---- Input data
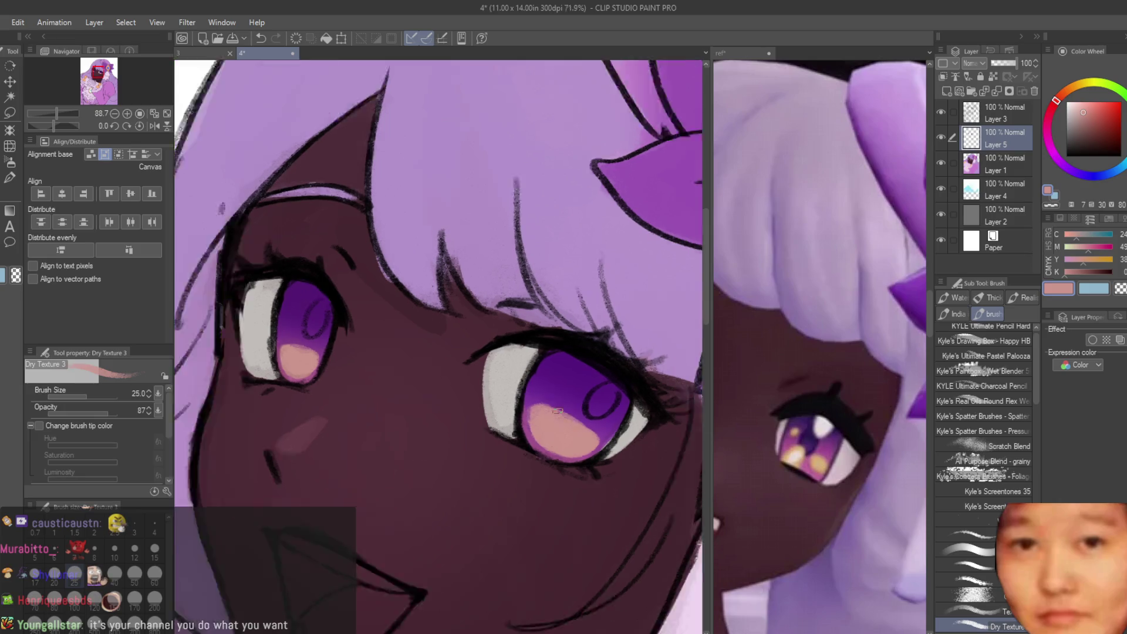
{"action": "scroll", "coordinate": [558, 411], "scroll_direction": "down", "scroll_amount": 3}
{"action": "scroll", "coordinate": [550, 367], "scroll_direction": "up", "scroll_amount": 2}
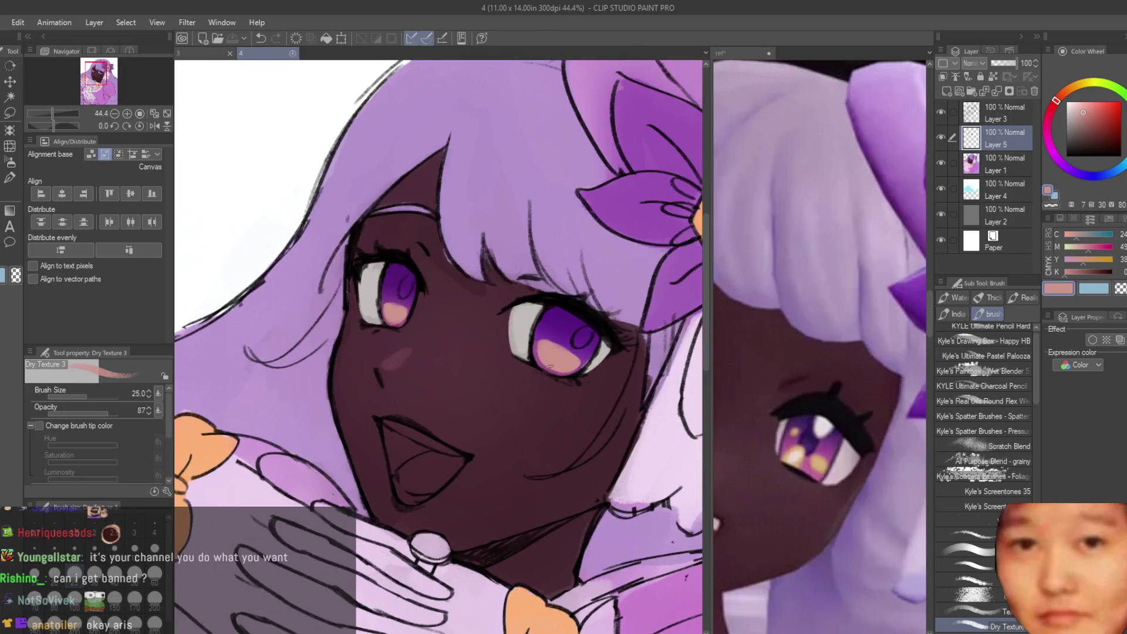
{"action": "scroll", "coordinate": [550, 366], "scroll_direction": "up", "scroll_amount": 2}
{"action": "scroll", "coordinate": [817, 430], "scroll_direction": "up", "scroll_amount": 3}
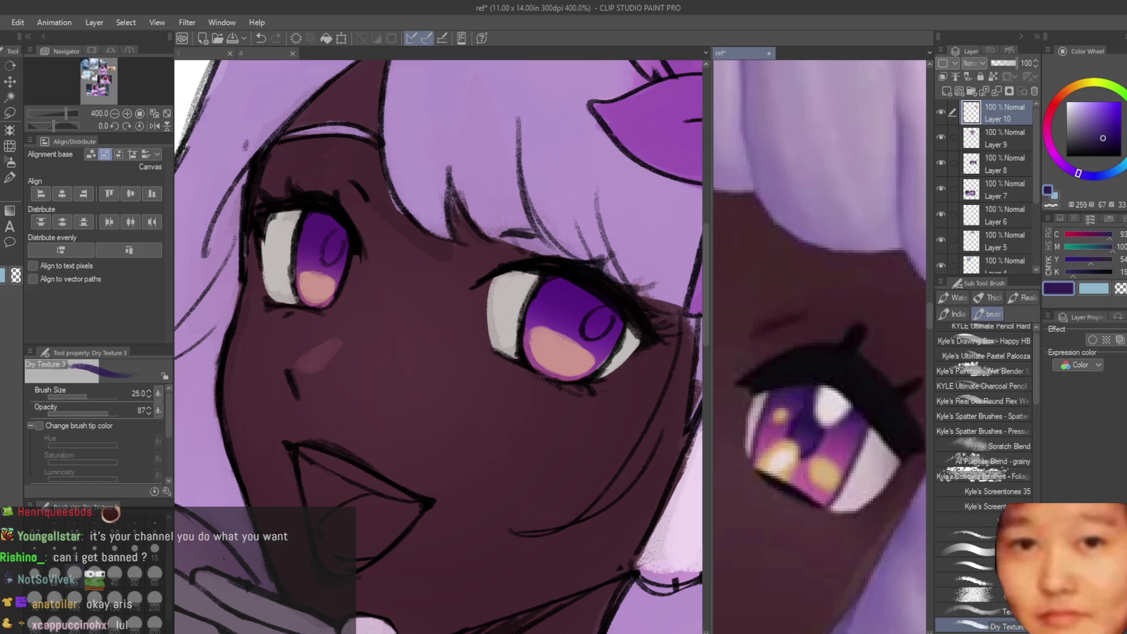
{"action": "scroll", "coordinate": [497, 349], "scroll_direction": "up", "scroll_amount": 3}
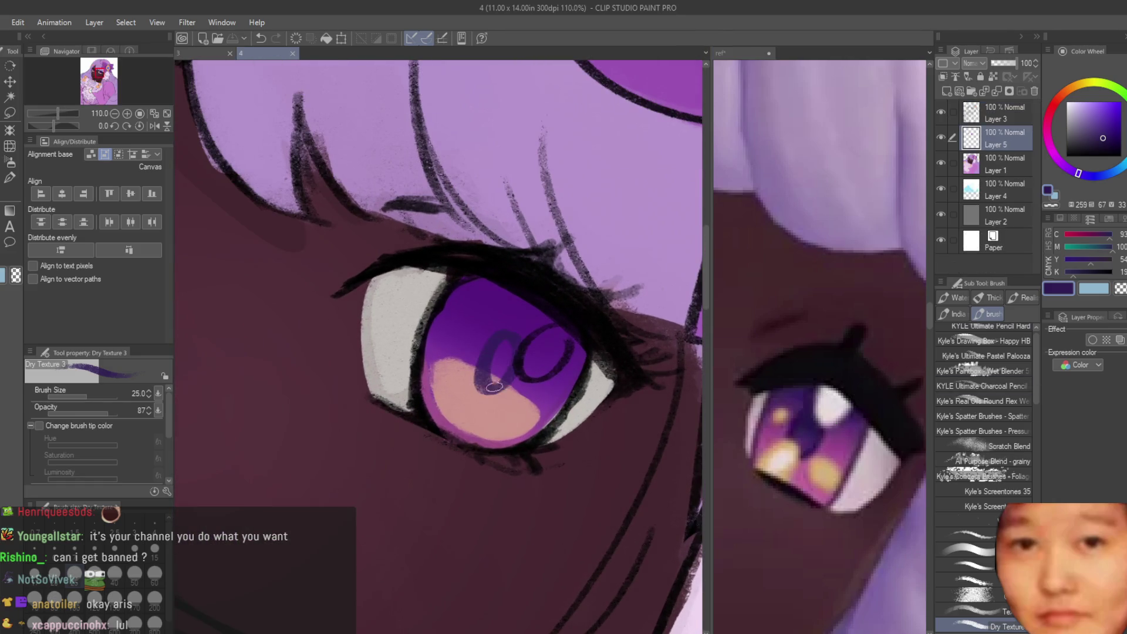
{"action": "left_click_drag", "start_coordinate": [496, 336], "coordinate": [479, 378]}
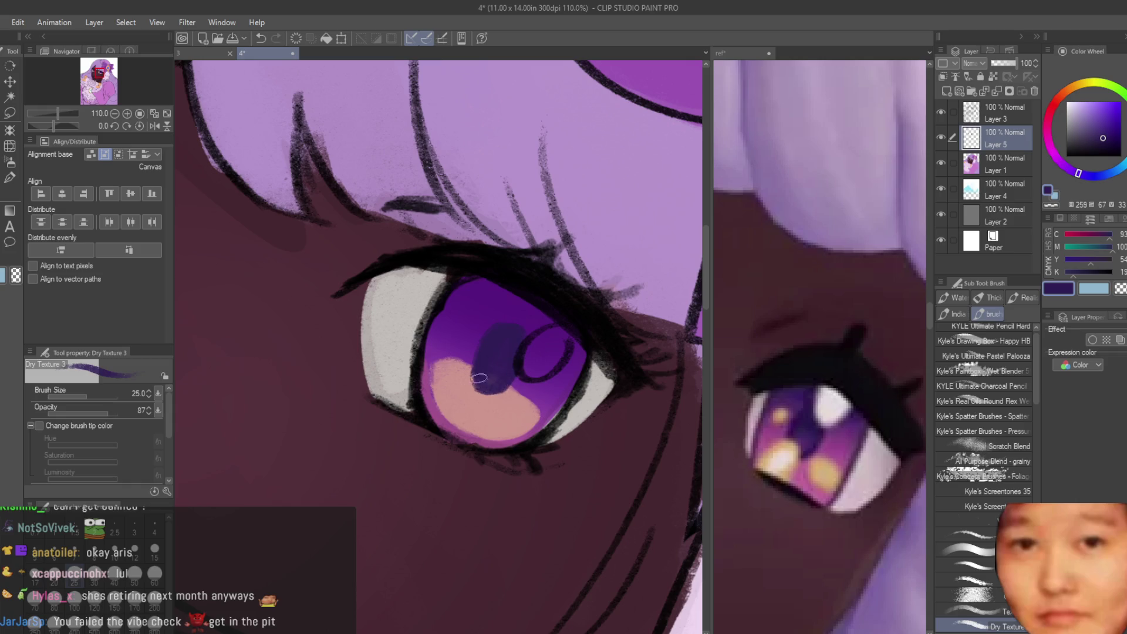
{"action": "left_click", "coordinate": [469, 387], "text": "alt"}
{"action": "scroll", "coordinate": [499, 400], "scroll_direction": "down", "scroll_amount": 5}
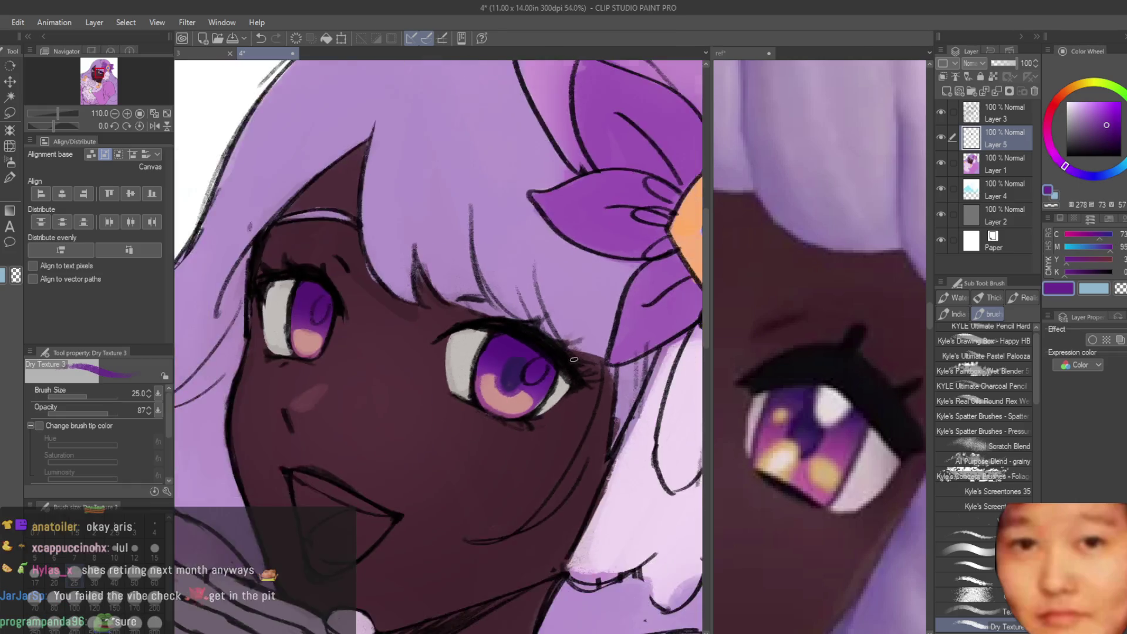
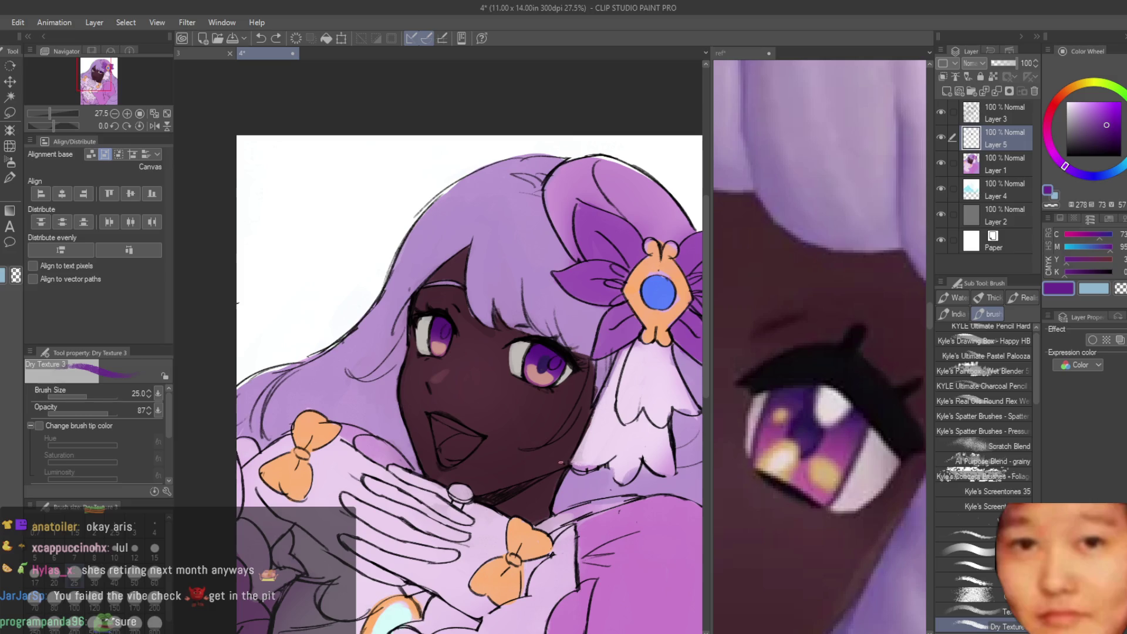
Step: Rework the pupils on Layer 5 with sampled dark and bright iris purples, undoing a stray dark stroke
{"action": "scroll", "coordinate": [580, 389], "scroll_direction": "up", "scroll_amount": 6}
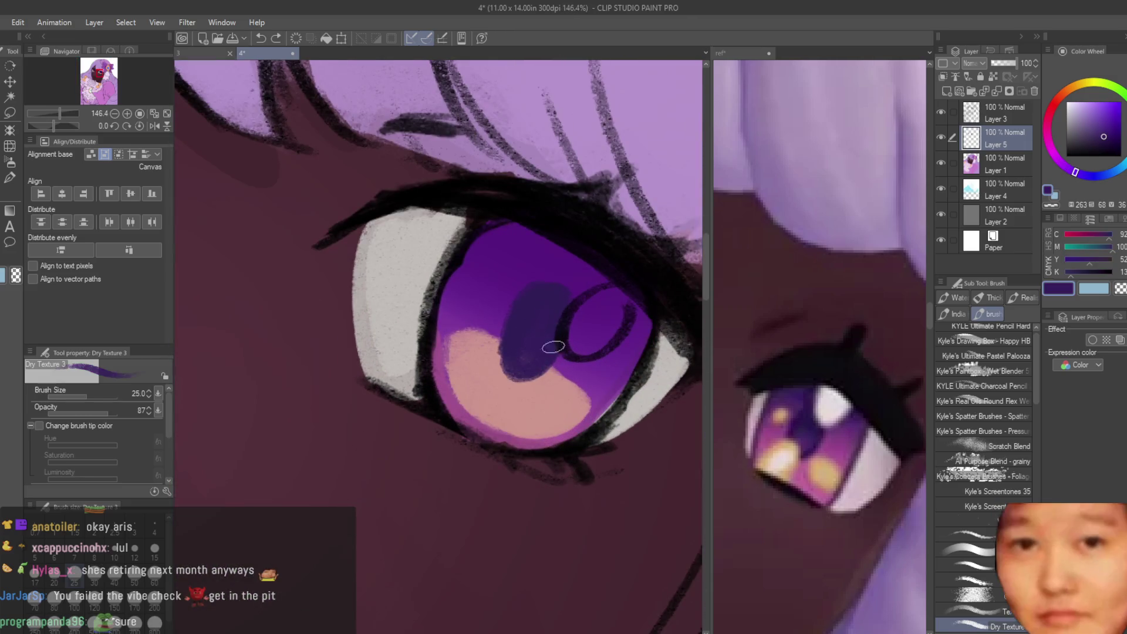
{"action": "left_click", "coordinate": [562, 284], "text": "alt"}
{"action": "scroll", "coordinate": [539, 269], "scroll_direction": "down", "scroll_amount": 4}
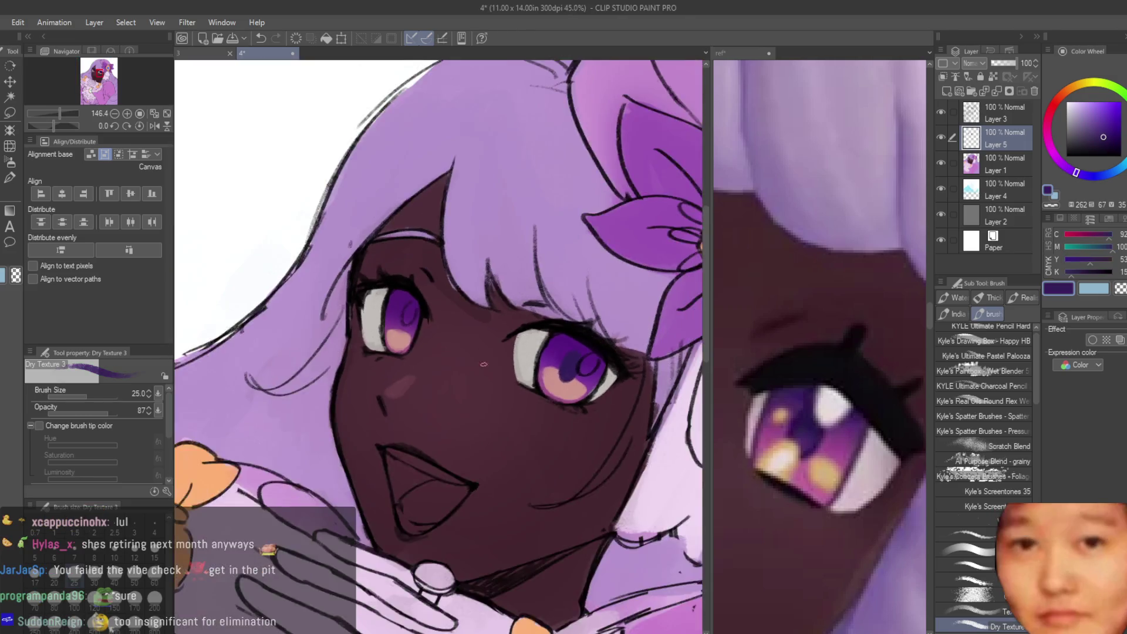
{"action": "scroll", "coordinate": [406, 309], "scroll_direction": "up", "scroll_amount": 3}
{"action": "left_click", "coordinate": [406, 309], "text": "alt"}
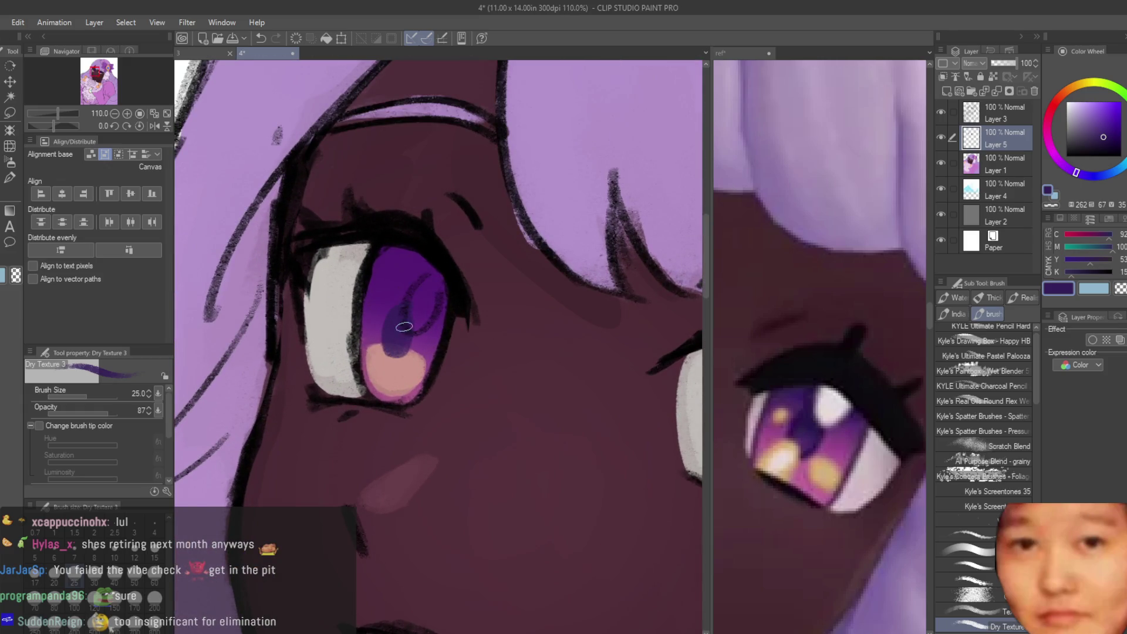
{"action": "key", "text": "ctrl+z"}
{"action": "scroll", "coordinate": [404, 323], "scroll_direction": "down", "scroll_amount": 4}
{"action": "scroll", "coordinate": [411, 311], "scroll_direction": "up", "scroll_amount": 5}
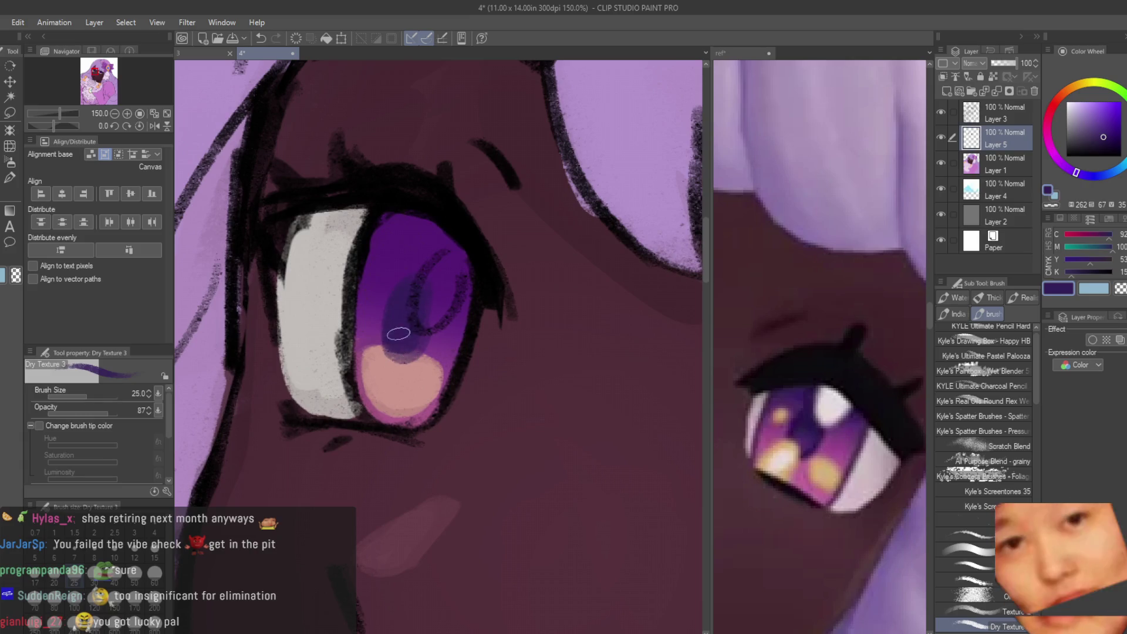
{"action": "left_click", "coordinate": [394, 282], "text": "alt"}
{"action": "left_click", "coordinate": [420, 284], "text": "alt"}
--------
## What is expected
Would you please copy the material exactly, leaving all the pictures out?

## Expected output
{"action": "scroll", "coordinate": [558, 411], "scroll_direction": "down", "scroll_amount": 3}
{"action": "scroll", "coordinate": [550, 367], "scroll_direction": "up", "scroll_amount": 2}
{"action": "scroll", "coordinate": [550, 366], "scroll_direction": "up", "scroll_amount": 2}
{"action": "scroll", "coordinate": [817, 430], "scroll_direction": "up", "scroll_amount": 3}
{"action": "scroll", "coordinate": [497, 349], "scroll_direction": "up", "scroll_amount": 3}
{"action": "left_click_drag", "start_coordinate": [496, 336], "coordinate": [479, 378]}
{"action": "left_click", "coordinate": [469, 387], "text": "alt"}
{"action": "scroll", "coordinate": [499, 400], "scroll_direction": "down", "scroll_amount": 5}
Step: Rework the pupils on Layer 5 with sampled dark and bright iris purples, undoing a stray dark stroke
{"action": "scroll", "coordinate": [580, 389], "scroll_direction": "up", "scroll_amount": 6}
{"action": "left_click", "coordinate": [562, 284], "text": "alt"}
{"action": "scroll", "coordinate": [539, 269], "scroll_direction": "down", "scroll_amount": 4}
{"action": "scroll", "coordinate": [406, 309], "scroll_direction": "up", "scroll_amount": 3}
{"action": "left_click", "coordinate": [406, 309], "text": "alt"}
{"action": "key", "text": "ctrl+z"}
{"action": "scroll", "coordinate": [404, 323], "scroll_direction": "down", "scroll_amount": 4}
{"action": "scroll", "coordinate": [411, 311], "scroll_direction": "up", "scroll_amount": 5}
{"action": "left_click", "coordinate": [394, 282], "text": "alt"}
{"action": "left_click", "coordinate": [420, 284], "text": "alt"}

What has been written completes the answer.